First off, let’s give credit where credit is due. We got this “soap recipe” from The Farmer’s Next. And here are the main characters of the show:
Secondly, let’s talk about making soap. First you need to choose your bar of soap. This is an important step, not to be taken lightly. If you are making enough liquid soap to last a year (slight exaggeration. I think. I never was good at estimating) you should probably get some soap that you love the way it smells. After striking out in our quest for Mrs. Myers bar soap, we opted for a Lime Basil scent of this fancy looking soap called South of France (made on the East coast. Which I guess is probably technically south of France). We picked it up from our local Fresh and Natural store. If you don’t have a local Fresh and Natural store, don’t despair. Bar soap is actually sold pretty much everywhere. Worldwide. If you don’t live near any stores at all, still don’t despair. Just stop by the neighbors and take their bar soap.

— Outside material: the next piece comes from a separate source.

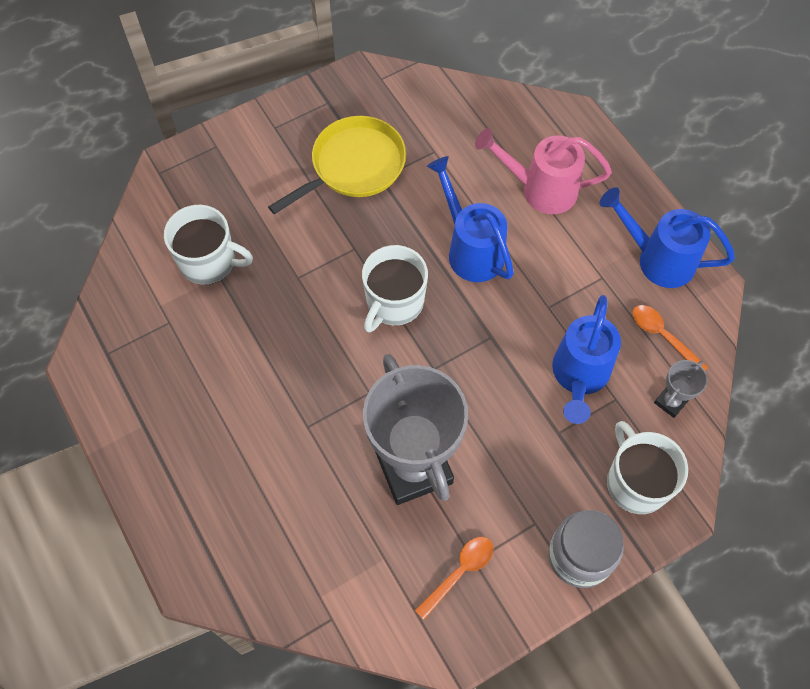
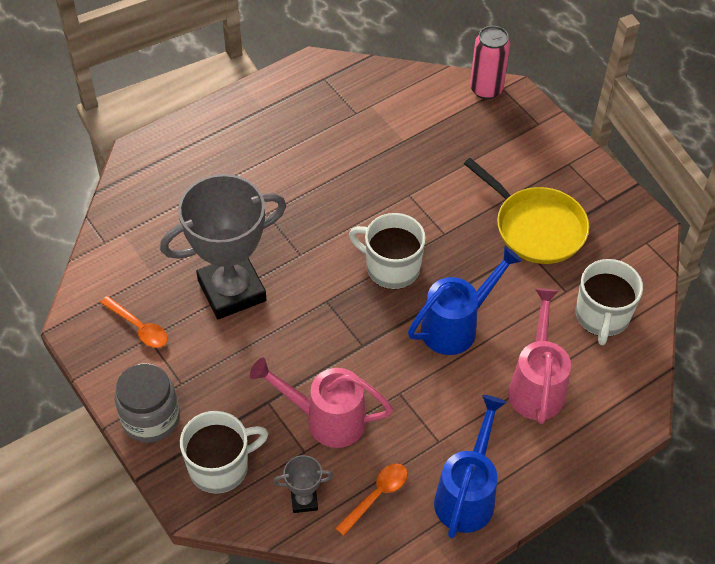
camera: 85 degrees right, 10 degrees down
white mug [164,205,253,285] -> white mug moved to [576,259,643,345]
blue watering can [552,295,621,424] -> pink watering can [250,357,393,448]
grey trophy [654,360,708,418] -> grey trophy turned 45 degrees counterclockwise [273,455,333,513]
none -> pink can [470,26,510,99]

Now add a gallon of water and 2 tablespoons of glycerin to your pot. Put the pot on your stove over medium high heat. Stir. When the soap dissolves, turn off the heat and trust that your soapy looking water will magically transform itself into liquid soap in the next 10-12 hours as it cools.
We considered setting our alarms for 3am to see the finished product. Ok, that is a lie. We joked about it, but did not actually consider this a valid option. Bonus: in the meantime, your house will smell super clean. Like lime basil. Unless you chose a different scent. Then it will smell like that scent instead.
After work the next day, I came how to discover that the soap was now a strange consistency – not fully liquid, not fully solid. One of science’s more profound mysteries. I used my hand mixer to whip it back into soapy condition, then funneled it into storage containers.
After a week of washing my hands with this soap, I am happy to report my hands are a clean success story. The only tricky part is that the soap, according to the Farmer’s Nest, is a “snot-like consistency” which is a gross way of saying that it doesn’t like to leave the rest of the soap and come into your hand, and so you need to kind of pinch it off, or have soap strings follow your hands from the soap dispenser to the running water. But if that is your biggest problem, it is worth it, considering how much money you are saving by not purchasing bottles of soap, and how many awesome points you earn by being able to say, “oh, that soap? Yeah, I made it. kind of.”